EXERCISE 1: Decide whether each statement below agrees with the movie review passage, answering yes or no and quoting the deciding words from it: (a) In the opening scene, the girlfriend breaks up with Zuckerberg. (b) Zuckerberg apologizes with sincere emotion. (c) The movie shows its Harvard students as inarticulate.
EXERCISE 2: Please explain, in one to three sentences, why the movie review passage says the Harvard student body has to be painted as it is.
EXERCISE 3: In the movie review passage, where is Zuckerberg left after the breakup?

PASSAGE:
+ + + + +

The opening scene of the movie displays Sorkin’s version of Zuckerberg; this intelligent, arrogant kid who loves to belittle his girlfriend while offering her a chance to met people “she’d never get to met.”  He might find himself gracious or charitable without realizing that he is condescending.  He moves so quickly through conversation, almost hoping to surpass his counterpart, only to ridicule her when she doesn’t keep up with the conversation. We even get that first taste of Zuckerberg’s lack of perception when it comes to social interaction. She breaks up with him, but he needs to ask for a clarification, “is this real?” Receiving the affirmative he apologizes, insincerely and devoid of emotion, and is then left at a crowded bar, friendless.  It is a foreshadowing of Zuckerberg’s ability to distance himself from the emotional bond that can form between two people.

Suddenly, we’re at Harvard, but movie Harvard.  It’s the magical land where your closest friends come from wealthy legacy families, are 6 foot 5, love to row boats and come in duplicate.  It is the elite environment of the world’s future leaders where every student is a verbal acrobat capable of using their caustic wit and mental prowess to best even the most skilled and prepared litigators. It’s necessary to paint the student body this way because inarticulate, snarky, over-privileged 20 year-olds wouldn’t be nearly as entertaining as they become litigious and vindictive.

+ + + + +

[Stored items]
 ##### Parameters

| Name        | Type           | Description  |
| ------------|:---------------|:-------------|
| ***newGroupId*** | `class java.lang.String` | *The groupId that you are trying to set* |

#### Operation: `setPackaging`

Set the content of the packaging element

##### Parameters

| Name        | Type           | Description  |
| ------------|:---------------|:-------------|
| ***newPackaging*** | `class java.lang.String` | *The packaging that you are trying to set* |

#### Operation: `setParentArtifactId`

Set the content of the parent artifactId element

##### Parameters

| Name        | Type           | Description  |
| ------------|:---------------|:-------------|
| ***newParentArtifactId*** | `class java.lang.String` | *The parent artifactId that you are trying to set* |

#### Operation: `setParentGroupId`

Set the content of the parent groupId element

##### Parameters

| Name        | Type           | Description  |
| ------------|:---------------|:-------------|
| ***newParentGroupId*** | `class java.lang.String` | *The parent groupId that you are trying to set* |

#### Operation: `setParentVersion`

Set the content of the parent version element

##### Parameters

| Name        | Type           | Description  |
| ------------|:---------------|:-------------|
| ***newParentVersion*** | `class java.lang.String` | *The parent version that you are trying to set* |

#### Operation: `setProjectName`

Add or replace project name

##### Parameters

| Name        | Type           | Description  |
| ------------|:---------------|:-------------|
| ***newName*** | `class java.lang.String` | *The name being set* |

+ + + + +

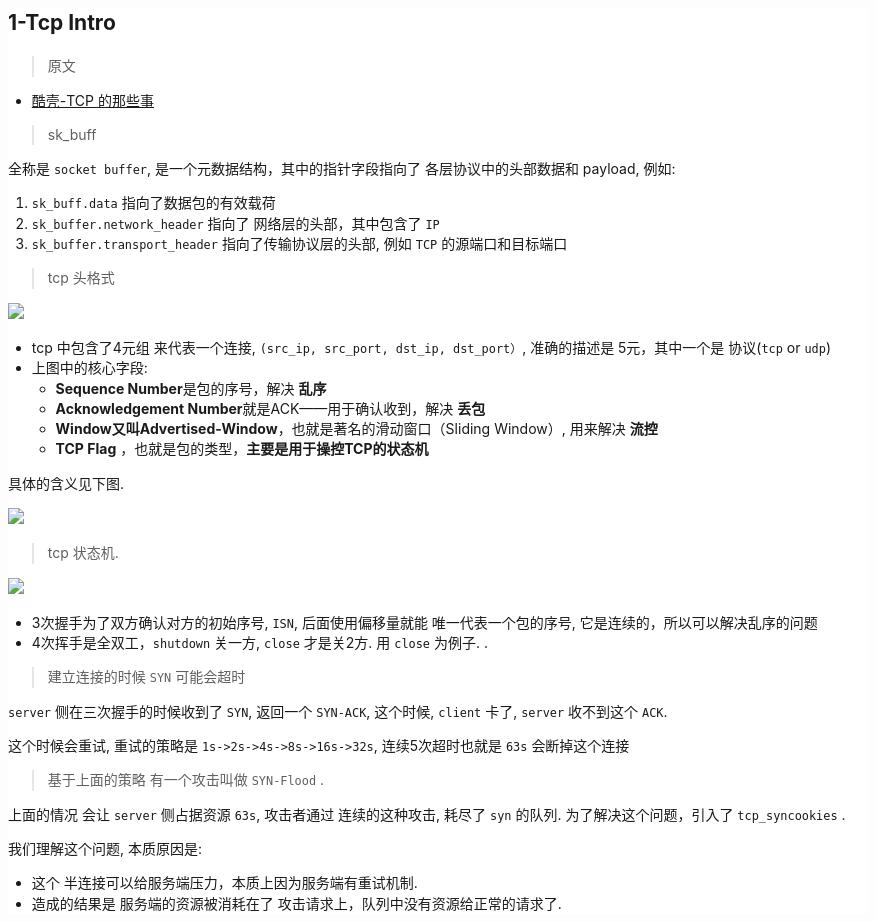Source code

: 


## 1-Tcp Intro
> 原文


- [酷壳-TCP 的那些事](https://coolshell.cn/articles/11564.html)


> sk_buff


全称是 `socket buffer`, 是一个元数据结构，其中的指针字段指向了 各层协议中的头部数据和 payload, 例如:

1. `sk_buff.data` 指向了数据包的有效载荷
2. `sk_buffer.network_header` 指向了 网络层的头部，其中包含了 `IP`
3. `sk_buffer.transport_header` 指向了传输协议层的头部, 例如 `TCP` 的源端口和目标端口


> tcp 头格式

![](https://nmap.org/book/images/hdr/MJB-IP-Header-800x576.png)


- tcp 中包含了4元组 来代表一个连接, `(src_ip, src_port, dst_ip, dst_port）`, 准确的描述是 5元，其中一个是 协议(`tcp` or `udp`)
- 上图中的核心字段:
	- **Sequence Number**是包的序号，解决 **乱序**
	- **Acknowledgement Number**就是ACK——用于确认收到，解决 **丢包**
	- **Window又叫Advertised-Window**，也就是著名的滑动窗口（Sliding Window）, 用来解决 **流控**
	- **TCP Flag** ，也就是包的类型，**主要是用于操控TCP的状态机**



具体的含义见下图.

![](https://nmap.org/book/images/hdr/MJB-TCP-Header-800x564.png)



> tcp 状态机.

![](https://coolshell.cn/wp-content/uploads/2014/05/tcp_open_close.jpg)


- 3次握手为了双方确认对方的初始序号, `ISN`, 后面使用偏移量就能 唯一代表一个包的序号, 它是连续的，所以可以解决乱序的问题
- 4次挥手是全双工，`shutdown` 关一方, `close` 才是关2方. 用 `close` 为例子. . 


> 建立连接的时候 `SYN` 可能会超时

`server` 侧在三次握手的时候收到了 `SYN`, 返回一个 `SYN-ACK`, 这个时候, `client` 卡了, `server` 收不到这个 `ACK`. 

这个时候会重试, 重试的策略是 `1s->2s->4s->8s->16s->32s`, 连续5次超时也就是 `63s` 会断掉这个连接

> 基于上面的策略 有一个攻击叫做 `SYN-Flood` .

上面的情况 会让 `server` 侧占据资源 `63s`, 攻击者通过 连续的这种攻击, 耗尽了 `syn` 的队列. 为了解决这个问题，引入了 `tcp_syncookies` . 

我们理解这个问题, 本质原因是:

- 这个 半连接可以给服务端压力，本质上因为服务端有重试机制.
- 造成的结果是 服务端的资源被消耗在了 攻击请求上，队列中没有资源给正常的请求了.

+ + + + +

SOLUTION 1:
(a) Yes: "She breaks up with him"
(b) No: "he apologizes, insincerely and devoid of emotion"
(c) No: "every student is a verbal acrobat capable of using their caustic wit and mental prowess"

SOLUTION 2: The student body is shown as a crowd of verbally brilliant, witty future leaders because inarticulate, snarky, over-privileged 20-year-olds would not be nearly as entertaining once they become litigious and vindictive.

SOLUTION 3: At a crowded bar, friendless.